Neue Musik, moderne Musik, Avantgarde & Co

Die weiter oben erwähnte Orgel Solo Platte "Organ Works Vol. 2" von Klaus Lang ist sehr stark. Sehr minimalistisch und statisch gehalten, zum Teil aber auch massive Cluster-Blöcke, überraschende Dynamik-Wechsel - Empfehlung!
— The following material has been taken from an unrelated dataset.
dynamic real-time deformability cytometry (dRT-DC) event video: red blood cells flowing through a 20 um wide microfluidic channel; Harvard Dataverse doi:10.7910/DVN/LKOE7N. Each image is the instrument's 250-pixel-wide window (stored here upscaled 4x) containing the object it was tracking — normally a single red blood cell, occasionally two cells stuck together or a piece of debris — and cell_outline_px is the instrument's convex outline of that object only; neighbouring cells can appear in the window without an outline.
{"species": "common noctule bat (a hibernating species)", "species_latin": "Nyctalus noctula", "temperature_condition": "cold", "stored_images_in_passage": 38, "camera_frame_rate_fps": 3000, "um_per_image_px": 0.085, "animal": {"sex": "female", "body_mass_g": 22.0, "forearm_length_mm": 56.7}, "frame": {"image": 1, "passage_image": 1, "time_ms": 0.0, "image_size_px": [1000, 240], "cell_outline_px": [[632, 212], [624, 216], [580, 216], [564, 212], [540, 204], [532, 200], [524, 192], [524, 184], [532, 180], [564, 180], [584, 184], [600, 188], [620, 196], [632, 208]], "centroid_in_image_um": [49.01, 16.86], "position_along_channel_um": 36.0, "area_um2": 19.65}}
Auch interessant hier ein Interview mit ihm:
https://www.dorftv.at/video/5644
Ein Plädoyer für das Schlichte, Klare und Einfache.
 
Ich würde gern noch für ein paar moderne Klassiker die Werbetrommel rühren, die bei Euch Spezialisten zwar wahrscheinlich eher unter Mainstream laufen; bei Leuten wie mir, die nur hin und wieder vorsichtig die Nase (resp. Ohren) in andere Sphären als "generic metal" stecken, aber durchaus dazu führen kann, andere musikalische Pfade als die bekannten, ausgetretenen einzuschlagen.

Als da vor allem wäre:

IGOR STRAWINSKY ~ "Der Feuervogel"



Ich hab' das Werk vor ca. 30 Jahren zusammen mit meiner (deutlich dem Bildungsbürgertum zugeneigten) Tante in Stuttgart als Ballettaufführung gesehen und war ausserordentlich beeindruckt - das mag zwar hauptsächlich an der akrobatischen Tanzdarbietung gelegen haben, aber wie dem auch sei: :verehr:!
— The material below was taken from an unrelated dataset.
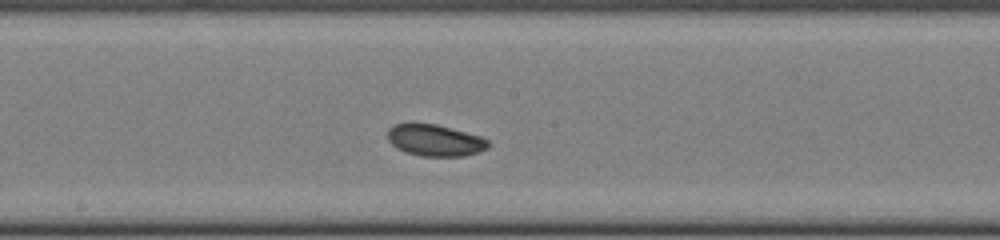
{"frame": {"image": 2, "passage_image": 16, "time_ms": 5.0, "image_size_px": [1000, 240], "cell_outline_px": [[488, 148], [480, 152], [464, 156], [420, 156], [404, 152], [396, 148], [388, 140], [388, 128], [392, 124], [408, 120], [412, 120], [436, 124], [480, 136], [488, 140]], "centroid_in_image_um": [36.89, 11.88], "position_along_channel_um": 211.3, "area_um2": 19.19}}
(an das rein symphonische Stück hab' ich mich allerdings bislang nicht recht rangetraut; muss wohl mal die " richtige" Stimmung dafür abpassen ;)).
 
Weiterhin drehen sich hin und wieder auf meinem Plattenteller:

- Modest Mussorgsky

- Aram Khatschaturian

- Maurice Ravel

- Carl Orff
(wobei ich besonders von seiner Bandbreite angetan bin; vom eher massenkompatiblen "Carmina Burana" bis zum für mich recht anstrengenden und wenig zugänglichen "Prometheus").
 
Strawinsky
herzen-smilies-0053.gif
 
Da wir Gorecki und Pärt schon hatten, hier noch mehr "Kitsch":

Howard Skempton - Lento (1990)

Die Kitsch-Diskussion ist ja tatsächlich nicht neu (zumindest was Pärt betrifft) und grade unter Musikwissenschaftlern ist der Pärt auch umstritten was das angeht. Der von HantSchwartz schon mehrfach zitierte (und von mir auch hoch geschätzte) Prof. Frank Hentschel sagte mir mal, er finde seine Musik schlicht langweilig. Ich persönlich finde sie aber einfach nur schön (was auch für Goreckis Sinfonie und das Skempton-Stück gilt). Ist wohl Geschmackssache und auch sehr Stimmungsabhängig (bei mir jedenfalls).
Neben dem oben geposteten Cantus von Pärt ist mein Favorit übrigens das Lamentate.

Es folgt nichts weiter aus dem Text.